Jamie Woon on ‘mirrorwriting’
Tracklisting:
1) Night Air
2) Street
3) Lady Luck
4) Shoulda
5) Middle
6) Spirits
7) Echoes
8) Spiral
9) TMRW
10) Secondbreath
11) Gravity
12) Waterfront
Night Air
"I spent two and a half years, on and off, finishing this song. I'd do a session every week on it and I recorded it in five different spaces."
Street
"It's about a beautiful day in the city, when it just seems so huge with endless possibility and it's almost too much. There's so much you can do it's almost a bit sad.”
Lady Luck
"I think this is the folkiest of the bunch. It's about fortune… but really it's about whinging and checking yourself and self-determination. No-one can run your life for you. No-one's going to pick you up and save you. It's a blues feel, and I like the idea of setting a whinge to the blues, because in the scheme of things, I don’t really have much to whinge about but I still give it a good crack every now and again."
Shoulda
"It's a song about two people wanting to repair a relationship but being in a standstill, about forgiveness and the difficulty of it, and how regret and guilt get muddled up together. The couplet in the chorus is by Polarbear, a brilliant writer from Birmingham."
Middle
"Middle is my favourite vocal because I'd found my edges, what I could do, what I couldn't do, accepting my own voice. I was just really tired of doing a hundred takes a track by then. It started out as a 140bpm disco record, like a sped-up Prince groove. It’s about the idea of balance and walking a middle line, feeling centred and at peace - like the yin yang symbol – it’s the funkiest, most difficult thing I can think of."
Spirits
"It's a song written by my friend Yap, a very inspiring philosopher poet from Ireland. He was in the rock band, One Minute Silence. I met him playing at cabaret squat parties in Hackey Wick. He writes brutal anarchist poetry and also these beautiful folk songs. I asked him if he'd write me some lyrics and he said he'd love to hear me do his favourite song.
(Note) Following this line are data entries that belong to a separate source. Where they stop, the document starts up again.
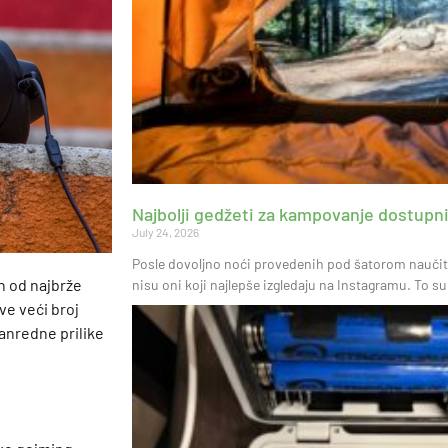
Najbolji gedžeti za kampovanje dostupni 
July 24, 2026
Posle dovoljno noći provedenih pod šatorom naučite
n od najbrže
nisu oni koji najlepše izgledaju na Instagramu. To su
ve veći broj
vanredne prilike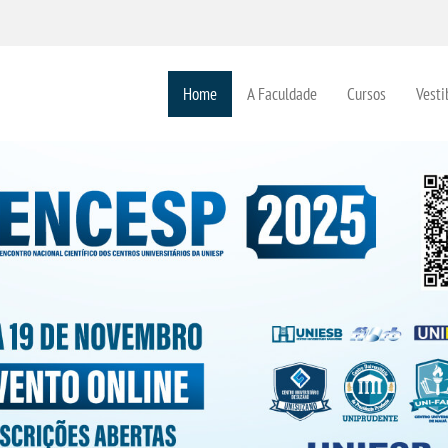
Home
A Faculdade
Cursos
Vesti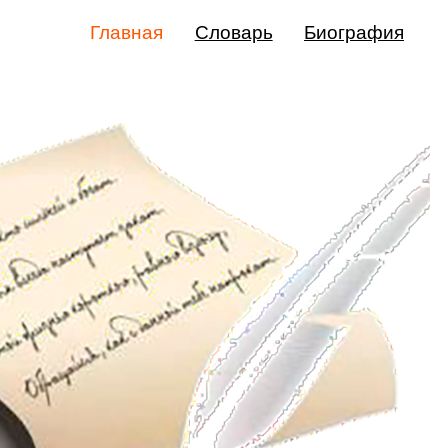
Главная
Словарь
Биография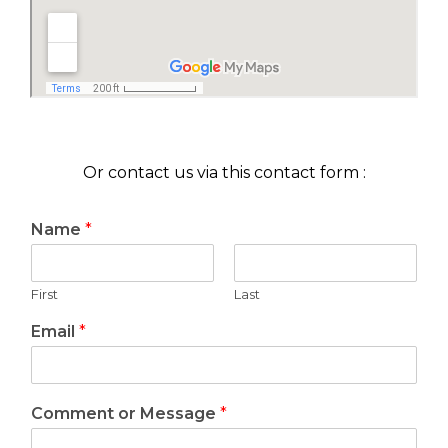
FR
EN
Or contact us via this contact form :
Name
*
First
Last
Email
*
Comment or Message
*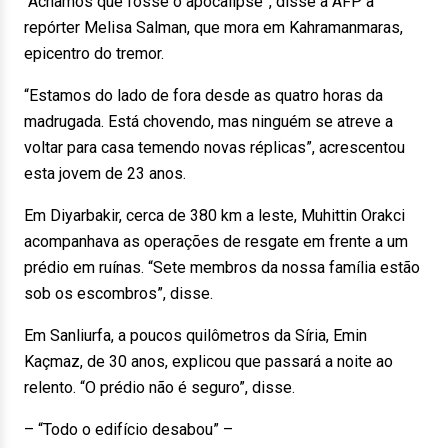
“Achamos que fosse o apocalipse”, disse à AFP a
repórter Melisa Salman, que mora em Kahramanmaras,
epicentro do tremor.
“Estamos do lado de fora desde as quatro horas da
madrugada. Está chovendo, mas ninguém se atreve a
voltar para casa temendo novas réplicas”, acrescentou
esta jovem de 23 anos.
Em Diyarbakir, cerca de 380 km a leste, Muhittin Orakci
acompanhava as operações de resgate em frente a um
prédio em ruínas. “Sete membros da nossa família estão
sob os escombros”, disse.
Em Sanliurfa, a poucos quilômetros da Síria, Emin
Kaçmaz, de 30 anos, explicou que passará a noite ao
relento. “O prédio não é seguro”, disse.
– “Todo o edifício desabou” –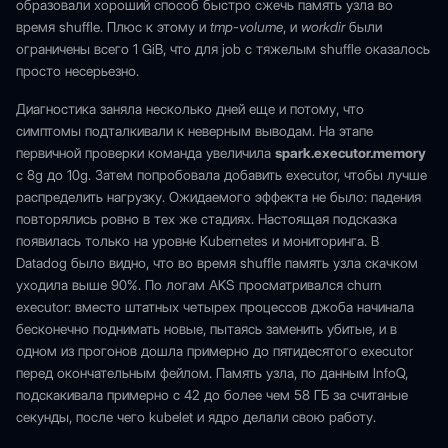
образовали хороший способ быстро сжечь память узла во
время shuffle. Плюс к этому и
tmp-volume
, и
workdir
были
ограничены всего 1 GiB, что для job с тяжелым shuffle оказалось
просто несерьезно.
Диагностика заняла несколько дней еще и потому, что
симптомы подталкивали к неверным выводам. На этапе
первичной проверки команда увеличила
spark.executor.memory
с 8g до 10g. Затем попробовала добавить executor, чтобы лучше
распределить нагрузку. Ожидаемого эффекта не было: падения
повторялись ровно в тех же стадиях. Настоящая подсказка
появилась только на уровне Kubernetes и мониторинга. В
Datadog было видно, что во время shuffle память узла скачком
уходила выше 90%. По логам AKS просматривался churn
executor: вместо штатных четырех процессов джоба начинала
бесконечно поднимать новые, пытаясь заменить убитые, и в
одном из прогонов дошла примерно до пятидесятого executor
перед окончательным фейлом. Память узла, по данным InfoQ,
подскакивала примерно с 42 до более чем 58 ГБ за считаные
секунды, после чего kubelet и ядро делали свою работу.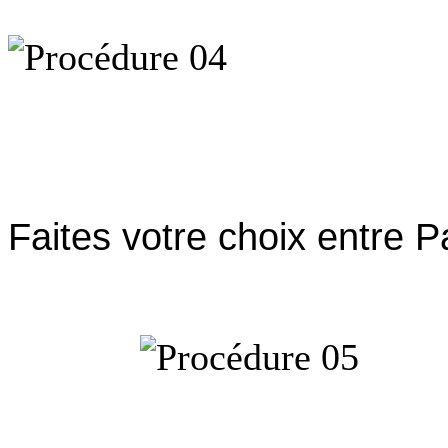
Faites votre choix entre P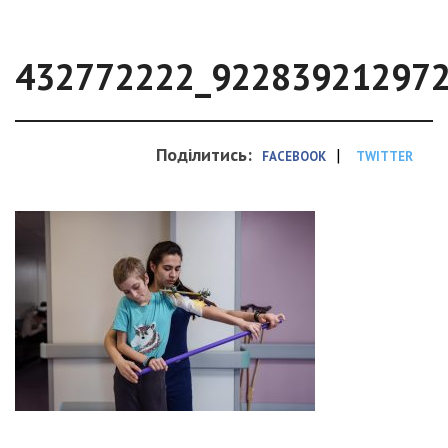
432772222_92283921297
Поділитись:
|
FACEBOOK
TWITTER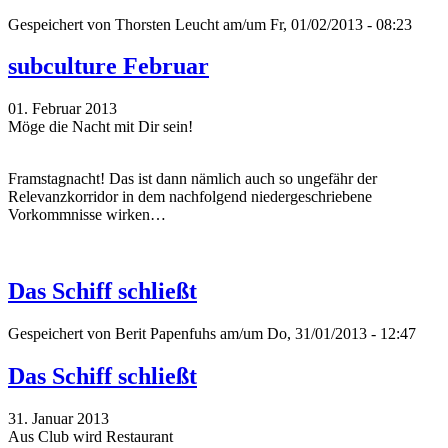
Gespeichert von
Thorsten Leucht
am/um Fr, 01/02/2013 - 08:23
subculture Februar
01. Februar 2013
Möge die Nacht mit Dir sein!
Framstagnacht! Das ist dann nämlich auch so ungefähr der
Relevanzkorridor in dem nachfolgend niedergeschriebene
Vorkommnisse wirken…
Das Schiff schließt
Gespeichert von
Berit Papenfuhs
am/um Do, 31/01/2013 - 12:47
Das Schiff schließt
31. Januar 2013
Aus Club wird Restaurant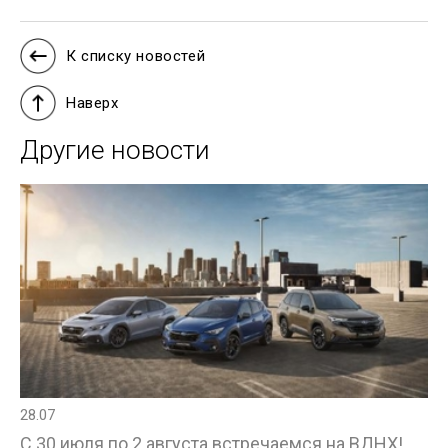
К списку новостей
Наверх
Другие новости
28.07
С 30 июля по 2 августа встречаемся на ВДНХ!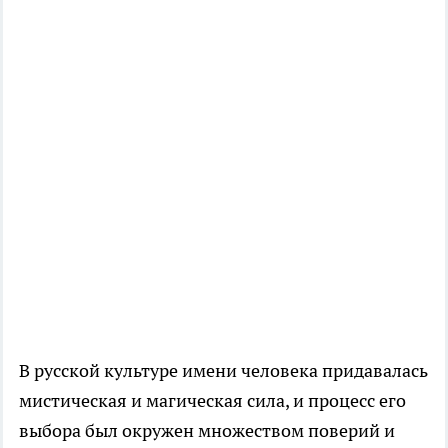
В русской культуре имени человека придавалась
мистическая и магическая сила, и процесс его
выбора был окружен множеством поверий и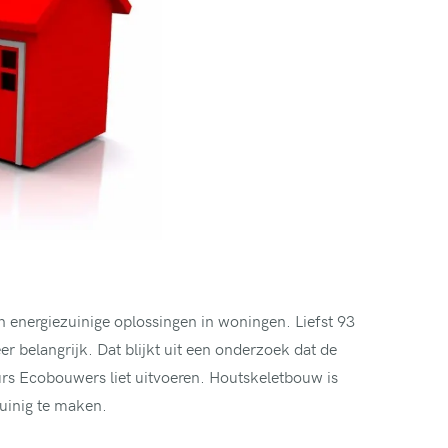
 energiezuinige oplossingen in woningen. Liefst 93
 belangrijk. Dat blijkt uit een onderzoek dat de
rs Ecobouwers liet uitvoeren. Houtskeletbouw is
uinig te maken.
I did an arrangement with a loop sampler and put it on youtube, the album version is the fully produced version."
Echoes
"It was the first track finished and it's the shortest song on the album. The lyrics are by Polarbear. It's a hustle living in London as a performing artist, musician or a poet, and I think what he's getting at that with this. And the fact you have to get yourself out there with your art, which might have been made in a private place. It's something I really related to: the nature of the hustle and realising who and what is important and what is not."
Spiral
"What can I say? It's about a specific moment, the moment where two people know they're going to break up."
TMRW
"There's a song about regret so there had to be a song about tomorrow to balance things out. I believe that humans will survive in one form or another. It might seem like the sky is falling down, but that's always been the case and it probably always will be but it's still a miracle that we get through everyday."
Gravity
"This song has been around for ages. It was the first song I wrote that said what I needed to say. It's a love song. It's self-explanatory."
Waterfront
"It's one of those going out for a walk songs. It's a tip of the hat to old soul records, with an upfront vocal and a distant broken organ, and drums that I recorded in the gravel by the sea. It's a story about going out for a walk and finding a groove. The end of the record where the angst is allowed to fall away."